I consider giving the two agents some additional lip but decide against it. As enjoyable as that would be, I don’t have time for entertainment. I have an appointment in a very short time at the Capitol Theater with a killer.
“Tell us exactly what happened when Agent Cliff was shot.”
“I was standing a few feet behind Agent Cliff,” I tell them. “A man was coming at us, holding a gun. The man shot her.”
“What happened to this man with the gun?”
“He dropped to the ground. It looked like he was shot in the head.”
“Who shot him?”
“Hard to tell. There was a lot of confusion. I ran to Agent Cliff to see what happened to her and determined she’d been wounded.”
“Then what did you do?”
“Several Diplomatic Security Service agents came, and I went looking for the prime minister.”
“Why did you do that?”
“That was my job.”
“What job?”
“I was part of the security detail there to protect the prime minister.
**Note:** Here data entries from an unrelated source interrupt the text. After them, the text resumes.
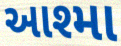
આશ્મા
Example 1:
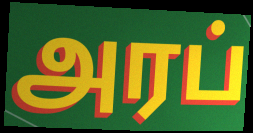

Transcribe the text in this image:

அரப்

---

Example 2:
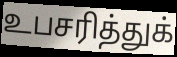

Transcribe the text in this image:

உபசரித்துக்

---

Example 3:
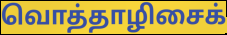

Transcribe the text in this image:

வொத்தாழிசைக்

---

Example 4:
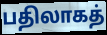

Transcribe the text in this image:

பதிலாகத்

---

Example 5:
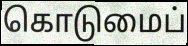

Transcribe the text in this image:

கொடுமைப்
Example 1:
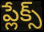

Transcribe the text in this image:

ప్లేక్స్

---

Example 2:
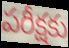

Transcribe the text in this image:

పరీక్షకు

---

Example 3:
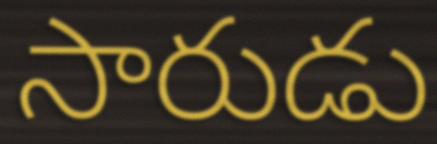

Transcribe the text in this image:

సారుడు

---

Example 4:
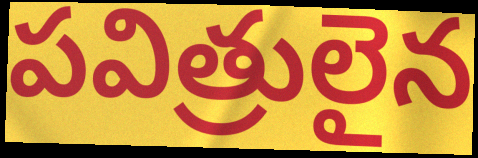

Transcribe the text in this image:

పవిత్రులైన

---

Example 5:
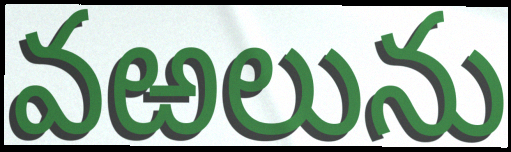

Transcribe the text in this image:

వఱలును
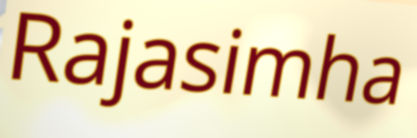
Rajasimha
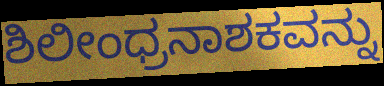
ಶಿಲೀಂಧ್ರನಾಶಕವನ್ನು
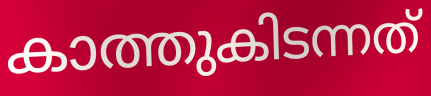
കാത്തുകിടന്നത്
Really, guys, are you not paying attention?”
“What did you do then?”
“I located the prime minister, got her into her car, and we left the scene. We drove to the official residence of the Embassy of Montenegro, where I left her.”
“Detective Zorn,” the man with the beard says, “you were seen snooping around the reception.”
“Snooping is my profession.”
“Before the reception began you were seen standing by the musicians’ bandstand. Who were you meeting?”
“I wasn’t meeting anybody. I was there because it was a good vantage point to observe what was going on.”
“Were you looking for someone in particular?”
“No one in particular.”
“What were you looking for?”
“Anybody who didn’t belong there.”
“Did you see anybody who didn’t belong?”
“No.”
“Except the man you claim shot Agent Cliff.”